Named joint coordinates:
------------------------------------
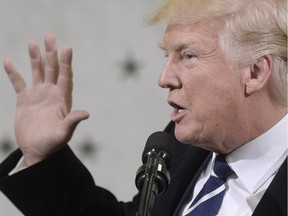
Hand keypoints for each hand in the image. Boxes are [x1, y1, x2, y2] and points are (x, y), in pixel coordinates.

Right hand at [4, 34, 88, 165]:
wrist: (36, 150)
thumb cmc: (52, 143)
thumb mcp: (63, 133)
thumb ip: (72, 122)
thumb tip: (86, 113)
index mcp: (63, 99)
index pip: (66, 77)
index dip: (67, 63)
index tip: (67, 48)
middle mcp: (52, 93)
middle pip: (53, 70)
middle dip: (51, 54)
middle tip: (50, 37)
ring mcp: (38, 95)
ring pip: (37, 72)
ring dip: (35, 58)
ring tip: (33, 43)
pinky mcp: (24, 99)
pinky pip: (18, 82)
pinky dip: (13, 73)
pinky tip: (8, 61)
------------------------------------
ABOUT THIS TASK: From the records above, transcribe without alteration every line from the one with "wrist: (36, 150)" to the one with "middle tip: (50, 37)", inclusive.

SOLVED EXERCISE:
wrist: (36, 150)
thumb cmc: (52, 143)
thumb mcp: (63, 133)
thumb ip: (72, 122)
thumb tip: (86, 113)
index mcp: (63, 99)
index pip: (66, 77)
index dip: (67, 63)
index tip: (67, 48)
middle mcp: (52, 93)
middle pip: (53, 70)
middle dip: (51, 54)
middle tip: (50, 37)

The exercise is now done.